Destroy the Country to Save the Country?

In Planning for the Worst, Matt Yglesias wrote that the White house should plan for "a true worst case scenario of deliberate economic sabotage."

So why aren't the "lame duck" Democrats voting every needed program that they can into being before the January changeover? The Rethugs surely would be pushing their agenda every second they held the power and were in the same place. (And they have historically.) Are we still too "prim-and-proper" not to take the actions that we know will save the country more heart ache and suffering?

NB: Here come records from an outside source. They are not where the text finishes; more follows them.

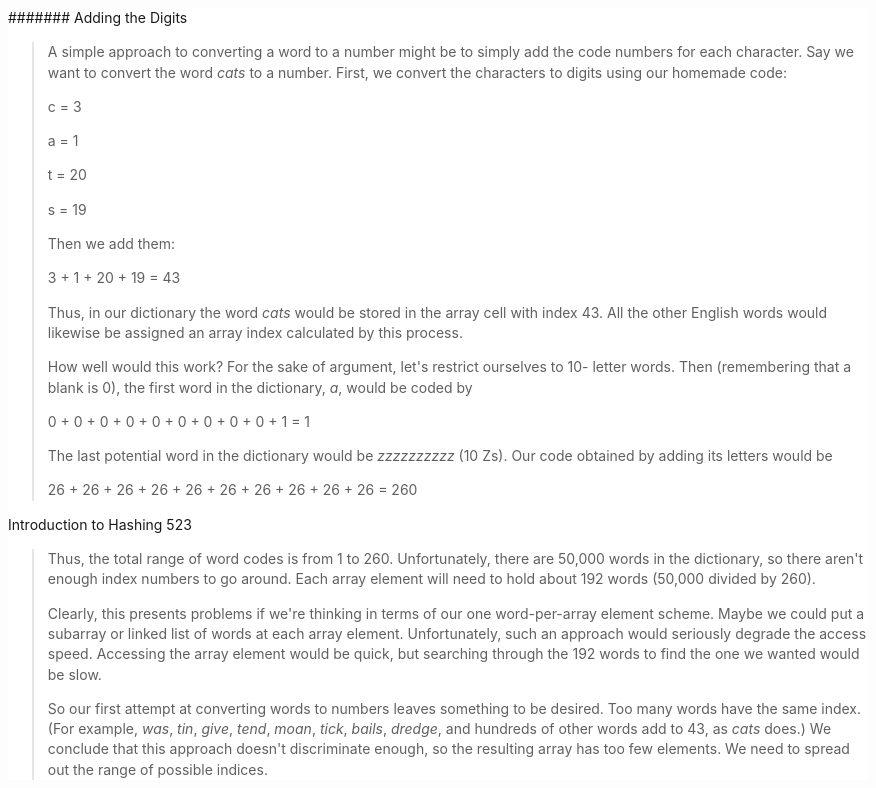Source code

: ####### Adding the Digits

> A simple approach to converting a word to a number might be to simply
> add the code numbers for each character. Say we want to convert the
> word *cats* to a number. First, we convert the characters to digits
> using our homemade code:
>
> c = 3
>
> a = 1
>
> t = 20
>
> s = 19
>
> Then we add them:
>
> 3 + 1 + 20 + 19 = 43
>
> Thus, in our dictionary the word *cats* would be stored in the array
> cell with index 43. All the other English words would likewise be
> assigned an array index calculated by this process.
>
> How well would this work? For the sake of argument, let's restrict
> ourselves to 10- letter words. Then (remembering that a blank is 0),
> the first word in the dictionary, *a*, would be coded by
>
> 0 + 0 + 0 + 0 + 0 + 0 + 0 + 0 + 0 + 1 = 1
>
> The last potential word in the dictionary would be *zzzzzzzzzz* (10
> Zs). Our code obtained by adding its letters would be
>
> 26 + 26 + 26 + 26 + 26 + 26 + 26 + 26 + 26 + 26 = 260

Introduction to Hashing 523

> Thus, the total range of word codes is from 1 to 260. Unfortunately,
> there are 50,000 words in the dictionary, so there aren't enough index
> numbers to go around. Each array element will need to hold about 192
> words (50,000 divided by 260).
>
> Clearly, this presents problems if we're thinking in terms of our one
> word-per-array element scheme. Maybe we could put a subarray or linked
> list of words at each array element. Unfortunately, such an approach
> would seriously degrade the access speed. Accessing the array element
> would be quick, but searching through the 192 words to find the one we
> wanted would be slow.
>
> So our first attempt at converting words to numbers leaves something
> to be desired. Too many words have the same index. (For example,
> *was*, *tin*, *give*, *tend*, *moan*, *tick*, *bails*, *dredge*, and
> hundreds of other words add to 43, as *cats* does.) We conclude that
> this approach doesn't discriminate enough, so the resulting array has
> too few elements. We need to spread out the range of possible indices.
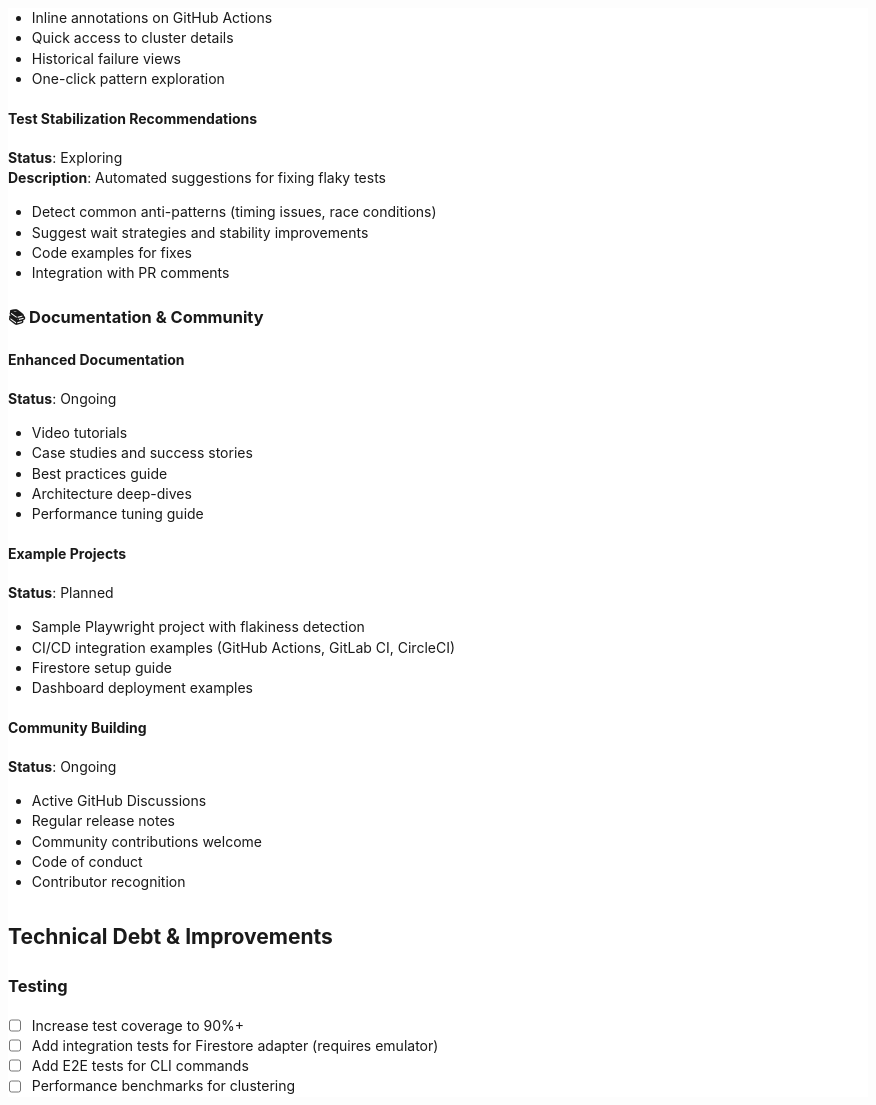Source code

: - Inline annotations on GitHub Actions
- Quick access to cluster details
- Historical failure views
- One-click pattern exploration

#### Test Stabilization Recommendations

**Status**: Exploring  
**Description**: Automated suggestions for fixing flaky tests

- Detect common anti-patterns (timing issues, race conditions)
- Suggest wait strategies and stability improvements
- Code examples for fixes
- Integration with PR comments

### 📚 Documentation & Community

#### Enhanced Documentation

**Status**: Ongoing

- Video tutorials
- Case studies and success stories
- Best practices guide
- Architecture deep-dives
- Performance tuning guide

#### Example Projects

**Status**: Planned

- Sample Playwright project with flakiness detection
- CI/CD integration examples (GitHub Actions, GitLab CI, CircleCI)
- Firestore setup guide
- Dashboard deployment examples

#### Community Building

**Status**: Ongoing

- Active GitHub Discussions
- Regular release notes
- Community contributions welcome
- Code of conduct
- Contributor recognition

## Technical Debt & Improvements

### Testing

- [ ] Increase test coverage to 90%+
- [ ] Add integration tests for Firestore adapter (requires emulator)
- [ ] Add E2E tests for CLI commands
- [ ] Performance benchmarks for clustering
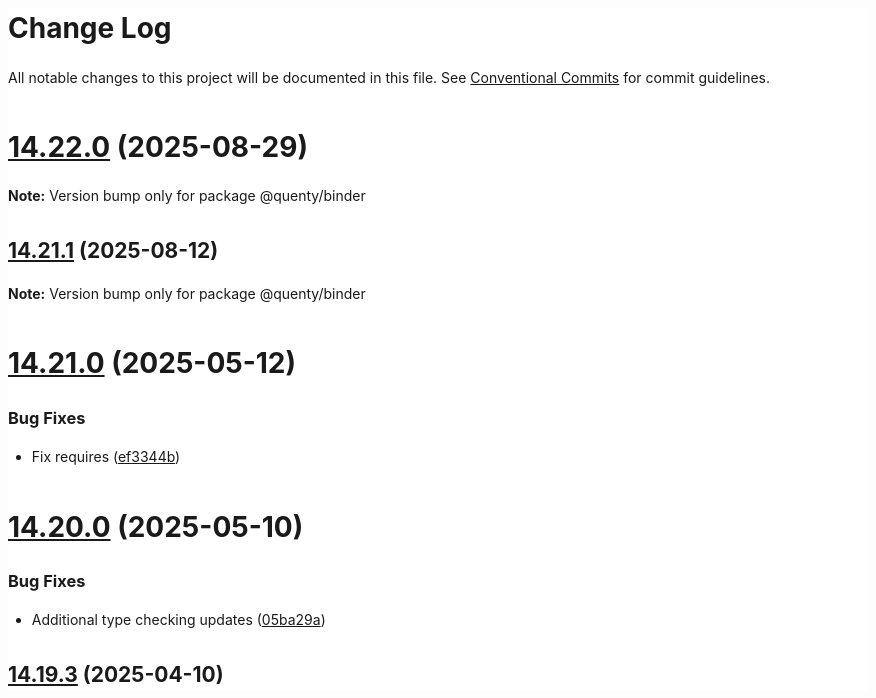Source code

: # Change Log

All notable changes to this project will be documented in this file.
See [Conventional Commits](https://conventionalcommits.org) for commit guidelines.

# [14.22.0](https://github.com/Quenty/NevermoreEngine/compare/@quenty/binder@14.21.1...@quenty/binder@14.22.0) (2025-08-29)

**Note:** Version bump only for package @quenty/binder





## [14.21.1](https://github.com/Quenty/NevermoreEngine/compare/@quenty/binder@14.21.0...@quenty/binder@14.21.1) (2025-08-12)

**Note:** Version bump only for package @quenty/binder





# [14.21.0](https://github.com/Quenty/NevermoreEngine/compare/@quenty/binder@14.20.0...@quenty/binder@14.21.0) (2025-05-12)


### Bug Fixes

* Fix requires ([ef3344b](https://github.com/Quenty/NevermoreEngine/commit/ef3344b098d70ed38f331492828274ee4c1b6b68))





# [14.20.0](https://github.com/Quenty/NevermoreEngine/compare/@quenty/binder@14.19.3...@quenty/binder@14.20.0) (2025-05-10)


### Bug Fixes

* Additional type checking updates ([05ba29a](https://github.com/Quenty/NevermoreEngine/commit/05ba29a03efc9f3feed74b34f1d9dfb237496214))





## [14.19.3](https://github.com/Quenty/NevermoreEngine/compare/@quenty/binder@14.19.2...@quenty/binder@14.19.3) (2025-04-10)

Suzan ___________________

2 comments:

Tom Harper said...

I've gotta read Griftopia. My wife bought it and she's already read it. She says as infuriating as the information is, it brings everything into focus. All the financial mumbo jumbo and gobbledegook gets spelled out clearly enough for the layperson to understand.

Wall Street knew what they were doing then they came up with all these schemes that are too convoluted for anyone to understand, let alone regulate. Most people (myself included) yawn and turn the page when there are too many big words like derivatives and securitization. We need people like Matt Taibbi to clarify these things and make them interesting.

Cirze said...

Thanks for the comment, Tom!

People who've been reading my blog know that I've been spelling out exactly what has happened very simply since 2006 or so.

I've never bought the argument that such exquisite complication in derivatives, etc., has been accidental.

I've always said if it didn't make Big Money (no matter the ultimate consequences) for those on top, there would have been no derivatives.

And the so-called "final" comprehension that arose when Bush (of energy and war payouts) and Paulson (of Goldman Sachs payouts) went on TV in September of 2008 (right before Bush had to give the Presidency to the very dark candidate) to announce that there was no choice but to make the taxpayers serve as the last part of the chain of profits (payoffs)?

Ha!

Totally expected.

(Not that complicated then, was it?)

Don't believe their shaky explanations !!!!!!

And hold their feet to the fire.

Or else.

(See what's happening to the rest of the safety net here as they struggle to make you feel responsible for their wars and financial chicanery.)

S

We need people like Matt Taibbi to clarify these things and make them interesting.